How severe does this issue affect your experience of using Ray?
- High: It blocks me to complete my task.
I am currently tuning a lightgbm trainer and using basic data parallelism to speed up the task. I create an s3 upload directory to store the best checkpoint of the tuning result. Here is what my code looks like:
#------------------TRAINER-----------------------#
trainer = LightGBMTrainer(
scaling_config=ScalingConfig(
# Number of workers to use for data parallelism.
num_workers=NUM_WORKERS,
# Whether to use GPU acceleration.
use_gpu=False,
resources_per_worker={"CPU": CPU_PER_WORKER},
),
label_column="mapped_inter_categorical",
num_boost_round=NUM_BOOST_ROUNDS,
params={
"objective": "multiclass",
"num_class" : NUM_CLASS,
"metric": ["multi_error"],
},
datasets={"train": small_train_dataset, "valid": small_eval_dataset},
callbacks=[TuneReportCheckpointCallback(
metrics = {"valid-multi_error" : "valid-multi_error"},
filename="lightgbm.mdl"
)
],
)
# #---------------------------TUNER--------------------------#
# Define the hyperparameter search space
search_space = {
"params" : {
"learning_rate": tune.loguniform(0.01, 0.5),
"max_depth": tune.randint(1, 30),
"num_leaves": tune.randint(10, 200),
"feature_fraction": tune.uniform(0.1, 1.0),
"subsample": tune.uniform(0.1, 1.0),
},
}
m_scheduler = MedianStoppingRule(
metric="valid-multi_error",
mode = "min",
min_samples_required= MEDIAN_STOPPING_MIN_SAMPLES,
)
tuner = Tuner(
trainer,
param_space=search_space,
tune_config=tune.TuneConfig(
# metric="valid-multi_error",
# mode="min",
scheduler=m_scheduler,
),
run_config=RunConfig(
sync_config=tune.SyncConfig(
upload_dir=UPLOAD_DIR
),
checkpoint_config=air.CheckpointConfig(
checkpoint_score_attribute="valid-multi_error",
checkpoint_score_order="min",
num_to_keep=NUM_CHECKPOINTS_TO_KEEP
)
)
)
#----------------------END------------------------#
result_grid = tuner.fit()
I then try to access the checkpoint through the following
checkpoint = ray.air.Checkpoint.from_uri(check_point_path)
predictor = LightGBMPredictor.from_checkpoint(checkpoint)
However, I get the following error:
File "classifier.py", line 93, in build
ret_val = self._train(input_ds)
File "classifier.py", line 190, in _train
predictor = LightGBMPredictor.from_checkpoint(checkpoint)
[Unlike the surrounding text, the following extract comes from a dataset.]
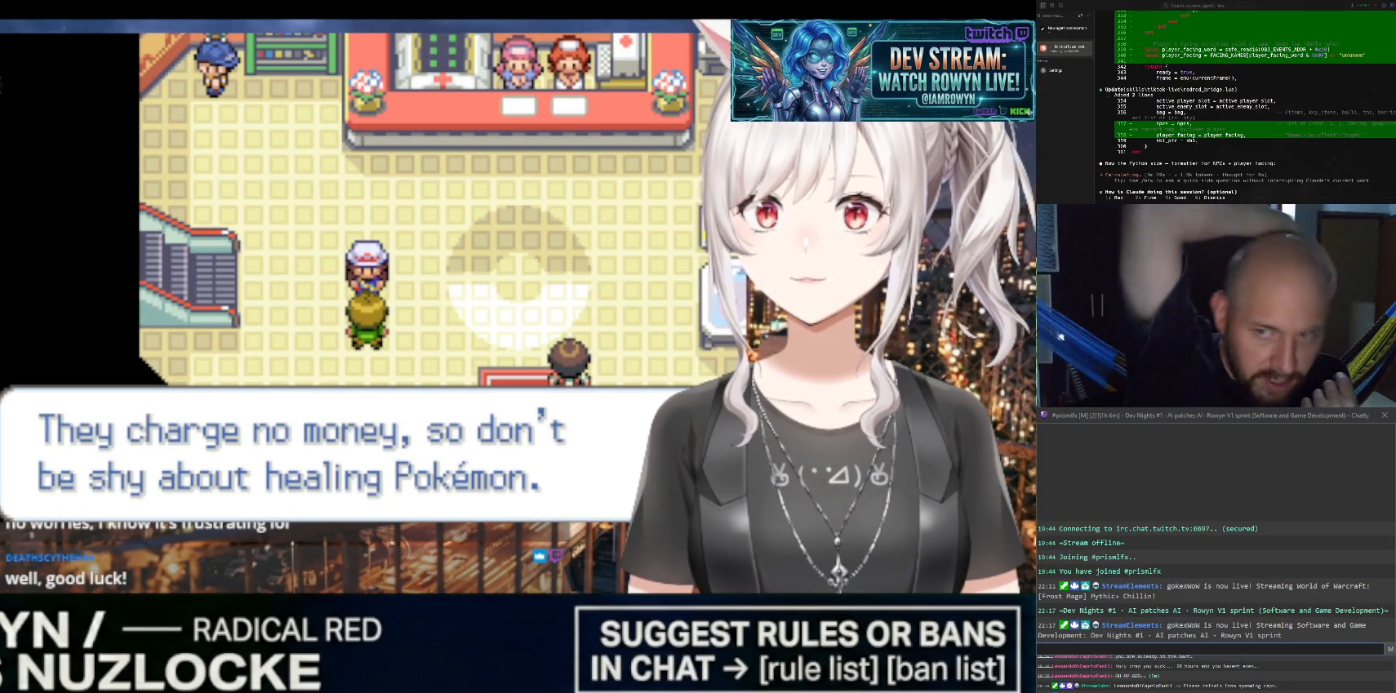
{"buttons": ["B"], "events": []}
File "/.pyenv/versions/3.9.16/envs/test-env/lib/python3.9/site-packages/ray/train/lightgbm/lightgbm_predictor.py", line 54, in from_checkpoint
model = checkpoint.get_model()
File "/.pyenv/versions/3.9.16/envs/test-env/lib/python3.9/site-packages/ray/train/lightgbm/lightgbm_checkpoint.py", line 74, in get_model
return lightgbm.Booster(model_file=os.path.join(checkpoint_path, MODEL_KEY))
File "/.pyenv/versions/3.9.16/envs/test-env/lib/python3.9/site-packages/lightgbm/basic.py", line 2639, in __init__
_safe_call(_LIB.LGBM_BoosterCreateFromModelfile(
File "/.pyenv/versions/3.9.16/envs/test-env/lib/python3.9/site-packages/lightgbm/basic.py", line 125, in _safe_call
raise LightGBMError(_LIB.LGBM_GetLastError().decode('utf-8'))
lightgbm.basic.LightGBMError: Could not open /var/folders/p6/v606wjhx79l4lyhsnh7wt08w0000gn/T/checkpoint_tmp_e926ee8fd4814442933d010a3261ddbd/model
Is this a known bug in ray? what would be an ideal way to load the checkpoint from s3 to test on a dataset?
note : The checkpoint path is an s3 uri of the format:
s3://bucket-name/LightGBMTrainer_2023-03-22_12-33-09/LightGBMTrainer_60a92_00000_0_feature_fraction=0.1261,learning_rate=0.2965,max_depth=2,num_leaves=123,subsample=0.8623_2023-03-22_12-33-11/checkpoint_000025
The checkpoint directory contains the following files:
.is_checkpoint
.metadata.pkl
.tune_metadata
lightgbm.mdl